Thursday, December 19, 2013

The MobyGames Problem: fixed?

You may recall that just over three months ago the MobyGames database of computer and video game information, in whose service this very blog was established (so as to have a source to point to verifying game ad blurb submissions) had its site-breaking "new design" inflicted on it by the benignly neglectful owners at GameFly they'd languished beneath for three years.

For three months the users banged their head against the wall, tried to reach someone in charge to fix some of the glaring, show-stopping problems (but though the lights were on, no one was home), and actually en masse boycotted the site, which ground to a halt. The bulk of the once-active users changed their nicknames and avatar pictures to shame the owners, and on a given site visit it wasn't unusual to see the frontpage basically hitting itself in the face by randomly coming up with one of these "featured users'" profiles scolding the site owners. We had pretty much determined that the party was over and that it was time to leave.

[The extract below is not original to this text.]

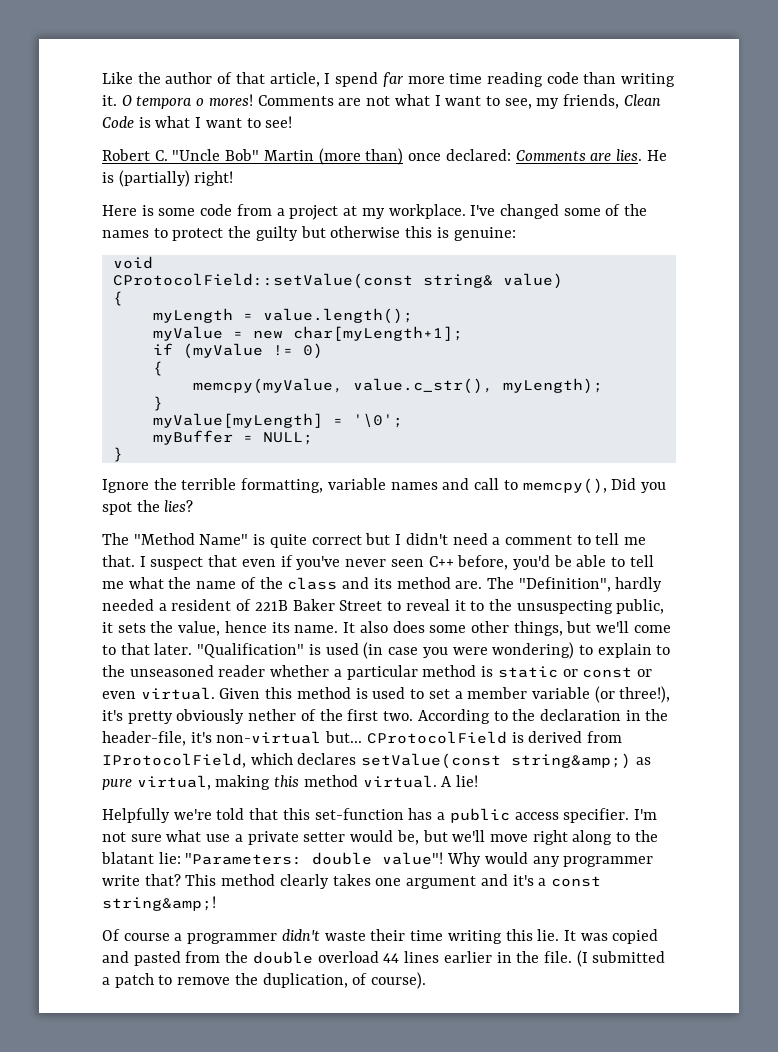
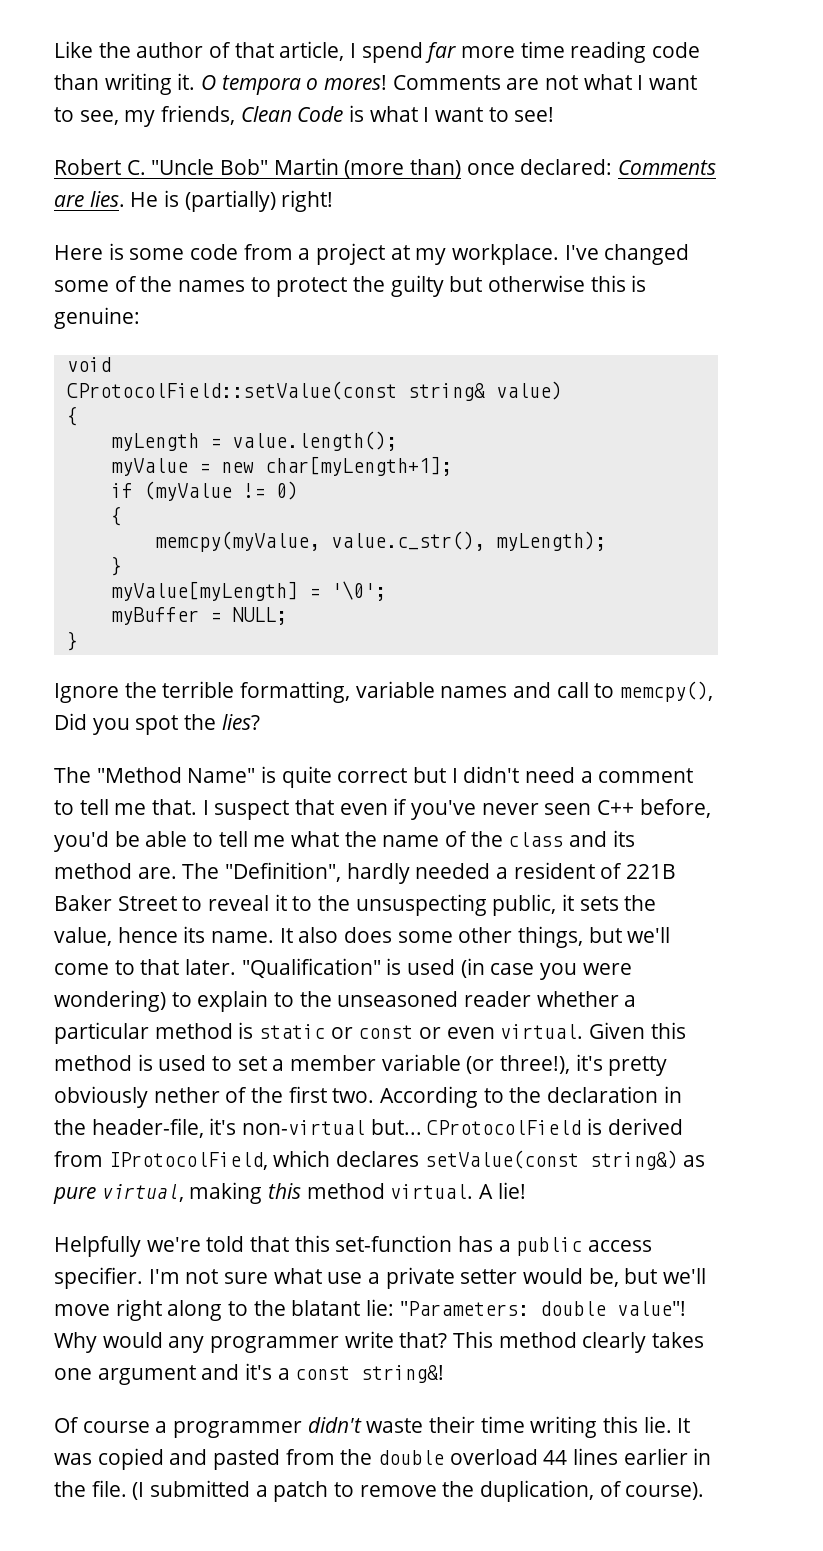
[511,753,632,769] string&amp;) -> [589,1150,678,1170] string&)
[102,896,216,911] string&amp;! -> [361,1365,445,1383] string&!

Good news! Yesterday a team led by Reed Lakefield and Simon Carless, with projects like Gamasutra, the GDC, and GameTab behind them, announced that they had taken on ownership of the site, and would be rolling back the reviled changes, effective immediately. In a 24-hour period, we have not only seen the site's stint on death row repealed, we have seen an eagerness, nay, an appetite, to implement changes and streamline snags that has been unknown for at least three years (since GameFly bought MobyGames in order to, as best as we can tell, assign its one programmer to other projects and help themselves to our box cover art scans.) It's truly a Christmas miracle. I've been wondering what to do with these ad scans now that I had nowhere to submit their text, and now the gates have been opened again! (Just as well, I have a pile of exciting updates from the land of computer gamebooks to put in their database, including a great new title from Choice of Games launching tomorrow, "Choice of the Deathless"... a supernatural legal thriller!) Many users have been unironically describing this new development as a Christmas miracle. If Mr. Archive Team is satisfied, we're satisfied. Site founder Trixter is also in high spirits over this new development, though still stinging from recent acrimony regarding his handover to the previous deadbeat administration. Giddy on optimism, during my coffee break last night I came up with another one of my ugly MobyGames collages, with the letters in the name sourced from box artwork from diverse and sundry games. Can you figure out where they came from?
(Update: alas, the ravages of time have stolen the image from my free hosting. Hilariously, it took a single MG user just over a half-hour, most of which was them getting around to reading the message I'm sure, to nail all the letter-sources. Specialists! They have a deep trove of specialized knowledge and expertise!)